The lovely people I worked with in my previous role. (Photo: James Kemp)

People are not resources, so if you mean people then say people. People are not possessions or interchangeable parts to be consumed or exploited, and the language we use needs to recognise that.

Emily Webber wrote about this back in 2018, I saw her tweet at the time and made some stickers for my team in DWP. I’d already addressed it directly in My Expectations of Leaders, but hadn’t quite got as succinct as Emily did.

We should be treating everyone fairly, and being fully inclusive as standard behaviour. I think the Black Lives Matter, and the removal of racist statues shows that. Part of what we can do is to use language that humanises everyone, especially those that have been disadvantaged in any way.  The language we use shapes how we think, and if we really want to be the compassionate, inclusive, sort of person that we should be then the use of ‘resource’ (when we mean a person) needs to go. There are other things, but one topic at a time.

People are not Resources – better language

There’s a difficulty in a lot of the terms that we use to refer to people that we employ, some of them are similarly problematic, anything that dehumanises people is wrong. I think that ‘resource’ is one of the worst. It makes people feel consumable, which is certainly not how we ought to be thinking.

Here are some practical examples of how you can change the language, and the thinking.

‘Resource’ ‘Person’
I need a resource for this job. I need someone to do this job. (If you can also mention the skills you need, that way it helps whoever you are asking to understand who they are looking for).
How do we resource this team? How will we recruit people into this team?

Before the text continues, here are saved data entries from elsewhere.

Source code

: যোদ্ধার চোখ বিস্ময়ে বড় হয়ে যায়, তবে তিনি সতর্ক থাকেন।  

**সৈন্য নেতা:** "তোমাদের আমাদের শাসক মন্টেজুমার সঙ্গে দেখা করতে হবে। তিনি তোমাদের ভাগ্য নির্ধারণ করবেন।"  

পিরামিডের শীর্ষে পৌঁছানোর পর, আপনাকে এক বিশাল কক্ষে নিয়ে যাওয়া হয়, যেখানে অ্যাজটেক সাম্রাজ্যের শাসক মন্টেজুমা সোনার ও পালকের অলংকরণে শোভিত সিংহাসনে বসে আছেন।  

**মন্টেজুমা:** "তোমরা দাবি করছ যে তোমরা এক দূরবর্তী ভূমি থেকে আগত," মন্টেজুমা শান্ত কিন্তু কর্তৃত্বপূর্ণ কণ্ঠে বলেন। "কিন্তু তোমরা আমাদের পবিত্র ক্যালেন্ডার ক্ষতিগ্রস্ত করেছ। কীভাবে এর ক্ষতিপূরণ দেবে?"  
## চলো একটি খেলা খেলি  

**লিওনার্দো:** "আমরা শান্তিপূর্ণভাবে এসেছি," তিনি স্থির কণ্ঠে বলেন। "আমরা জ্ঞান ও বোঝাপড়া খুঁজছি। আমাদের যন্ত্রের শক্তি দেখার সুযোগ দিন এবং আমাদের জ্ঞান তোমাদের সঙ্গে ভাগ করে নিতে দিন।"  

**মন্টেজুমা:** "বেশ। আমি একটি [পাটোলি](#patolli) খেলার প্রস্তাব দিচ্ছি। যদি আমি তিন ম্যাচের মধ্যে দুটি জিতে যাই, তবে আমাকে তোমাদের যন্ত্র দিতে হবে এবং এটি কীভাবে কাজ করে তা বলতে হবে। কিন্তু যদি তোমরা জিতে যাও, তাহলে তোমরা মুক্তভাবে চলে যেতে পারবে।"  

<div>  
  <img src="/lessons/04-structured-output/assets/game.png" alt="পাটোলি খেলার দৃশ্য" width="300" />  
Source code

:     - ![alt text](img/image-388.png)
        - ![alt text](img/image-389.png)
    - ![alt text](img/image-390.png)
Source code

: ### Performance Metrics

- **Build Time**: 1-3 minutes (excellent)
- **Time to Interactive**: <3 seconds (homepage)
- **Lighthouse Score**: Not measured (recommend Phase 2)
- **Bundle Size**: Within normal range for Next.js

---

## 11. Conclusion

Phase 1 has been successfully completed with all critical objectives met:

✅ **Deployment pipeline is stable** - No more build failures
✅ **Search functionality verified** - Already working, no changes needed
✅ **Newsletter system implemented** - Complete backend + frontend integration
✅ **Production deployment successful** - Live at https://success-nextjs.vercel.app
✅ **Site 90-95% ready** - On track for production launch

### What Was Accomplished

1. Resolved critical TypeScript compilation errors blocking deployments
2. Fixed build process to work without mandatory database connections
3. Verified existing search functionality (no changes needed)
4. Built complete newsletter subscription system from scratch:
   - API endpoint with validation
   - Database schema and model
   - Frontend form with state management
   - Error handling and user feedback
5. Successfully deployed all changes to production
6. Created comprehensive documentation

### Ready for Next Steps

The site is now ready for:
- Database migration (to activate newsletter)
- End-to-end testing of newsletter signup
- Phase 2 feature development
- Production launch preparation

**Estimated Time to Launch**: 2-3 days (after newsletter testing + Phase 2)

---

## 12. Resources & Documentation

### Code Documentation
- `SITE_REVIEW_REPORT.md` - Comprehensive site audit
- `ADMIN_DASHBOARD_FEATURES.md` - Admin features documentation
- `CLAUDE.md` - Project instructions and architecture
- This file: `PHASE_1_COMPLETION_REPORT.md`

What skills do we need in this team?

Do we have enough people?

What’s the resourcing picture? How many people do we have in the team?
Body I don’t think we need any corpses in the workplace, use ‘person’.
Human Resources People and Capability (NB lots of former HR departments have been re-branding as P&C over the last few years).
FTE (Full-Time Equivalent) Fine as a measure of job size, not OK as a noun. Ask how many people you need, or the size of the role.
Staff Implies subservience, better to use ‘colleague’. (Employee is fine if you need to refer to status versus volunteers, shareholders/owners)

PS if you have any more suggestions, either cases where you can’t see an alternative for ‘resource’ or positive suggestions drop me a line

When is it OK to say Resource?

Resource is useful in some circumstances, it’s a group noun. So if you have a collection of different things that could be useful the collection is a resource. If those are inanimate and reusable, then use resource. E.g. training materials, engineering plant, etc. It’s also OK for money, equipment, etc.

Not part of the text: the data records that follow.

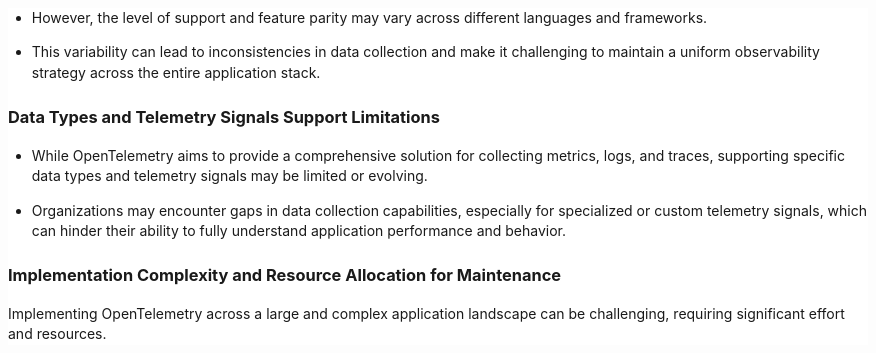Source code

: </li>

</ul>

<ul>



<li>However, the level of support and feature parity may vary across different languages and frameworks. 

</li>

</ul>

<ul>



<li>This variability can lead to inconsistencies in data collection and make it challenging to maintain a uniform observability strategy across the entire application stack.

</li>

</ul>

<h3><strong>Data Types and Telemetry Signals Support Limitations</strong></h3>





<ul>



<li>While OpenTelemetry aims to provide a comprehensive solution for collecting metrics, logs, and traces, supporting specific data types and telemetry signals may be limited or evolving. 

</li>

</ul>

<ul>



<li>Organizations may encounter gaps in data collection capabilities, especially for specialized or custom telemetry signals, which can hinder their ability to fully understand application performance and behavior.

</li>

</ul>

<h3><strong>Implementation Complexity and Resource Allocation for Maintenance</strong></h3>





<p>

Implementing OpenTelemetry across a large and complex application landscape can be challenging, requiring significant effort and resources. 

</p>

<p>
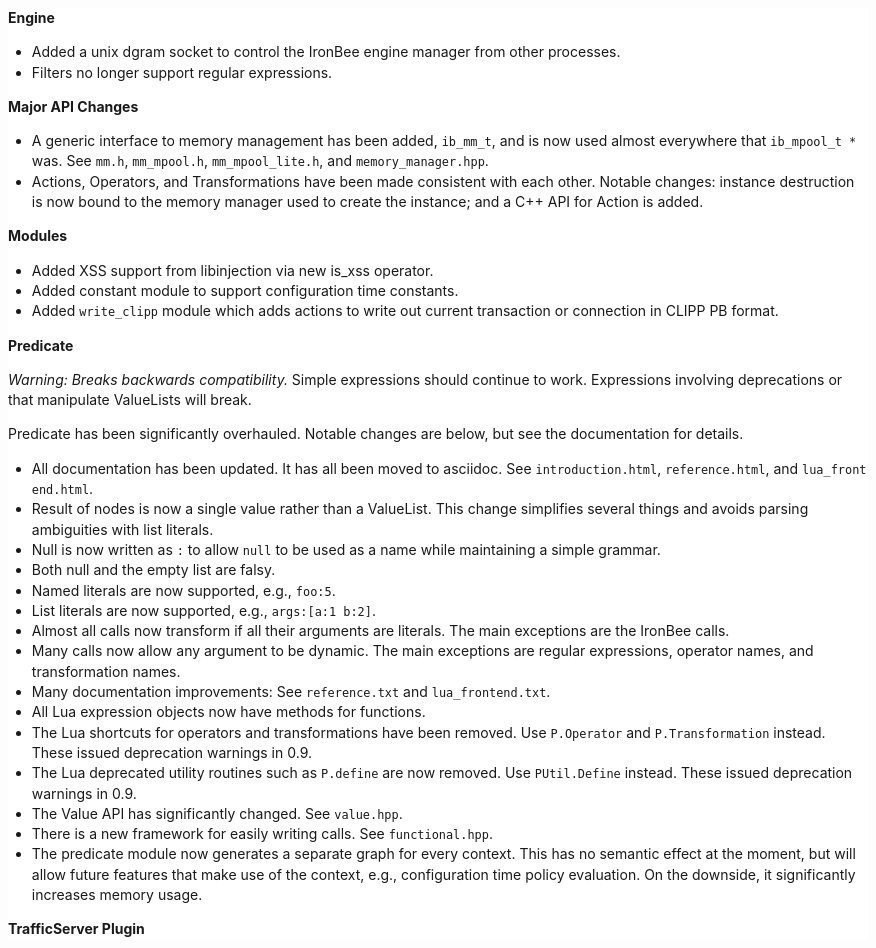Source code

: **Engine**

- Added a unix dgram socket to control the IronBee engine manager from other processes.
- Filters no longer support regular expressions.

**Major API Changes**

- A generic interface to memory management has been added, `ib_mm_t`, and is now used almost everywhere that `ib_mpool_t *` was.  See `mm.h`, `mm_mpool.h`, `mm_mpool_lite.h`, and `memory_manager.hpp`.
- Actions, Operators, and Transformations have been made consistent with each other.  Notable changes: instance destruction is now bound to the memory manager used to create the instance; and a C++ API for Action is added.

**Modules**

- Added XSS support from libinjection via new is_xss operator.
- Added constant module to support configuration time constants.
- Added `write_clipp` module which adds actions to write out current transaction or connection in CLIPP PB format.

**Predicate**

*Warning: Breaks backwards compatibility.*  Simple expressions should continue to work.  Expressions involving deprecations or that manipulate ValueLists will break.

Predicate has been significantly overhauled.  Notable changes are below, but see the documentation for details.

- All documentation has been updated.  It has all been moved to asciidoc.  See `introduction.html`, `reference.html`, and `lua_frontend.html`.
- Result of nodes is now a single value rather than a ValueList.  This change simplifies several things and avoids parsing ambiguities with list literals.
- Null is now written as `:` to allow `null` to be used as a name while maintaining a simple grammar.
- Both null and the empty list are falsy.
- Named literals are now supported, e.g., `foo:5`.
- List literals are now supported, e.g., `args:[a:1 b:2]`.
- Almost all calls now transform if all their arguments are literals.  The main exceptions are the IronBee calls.
- Many calls now allow any argument to be dynamic.  The main exceptions are regular expressions, operator names, and transformation names.
- Many documentation improvements: See `reference.txt` and `lua_frontend.txt`.
- All Lua expression objects now have methods for functions.
- The Lua shortcuts for operators and transformations have been removed.  Use `P.Operator` and `P.Transformation` instead.  These issued deprecation warnings in 0.9.
- The Lua deprecated utility routines such as `P.define` are now removed.  Use `PUtil.Define` instead.  These issued deprecation warnings in 0.9.
- The Value API has significantly changed.  See `value.hpp`.
- There is a new framework for easily writing calls.  See `functional.hpp`.
- The predicate module now generates a separate graph for every context.  This has no semantic effect at the moment, but will allow future features that make use of the context, e.g., configuration time policy evaluation.  On the downside, it significantly increases memory usage.

**TrafficServer Plugin**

Just don’t use it when you are talking about people. People are not resources.

Share the message

One of the stickers I made “If you mean People, say people (not resources)”. (image: James Kemp)

I made a load of stickers up on this theme a few years back, and distributed them to my team and people I came into contact with. If you’d like some there’s a print-ready PDF of the ‘If you mean people say people (not resources)” stickers that I can share.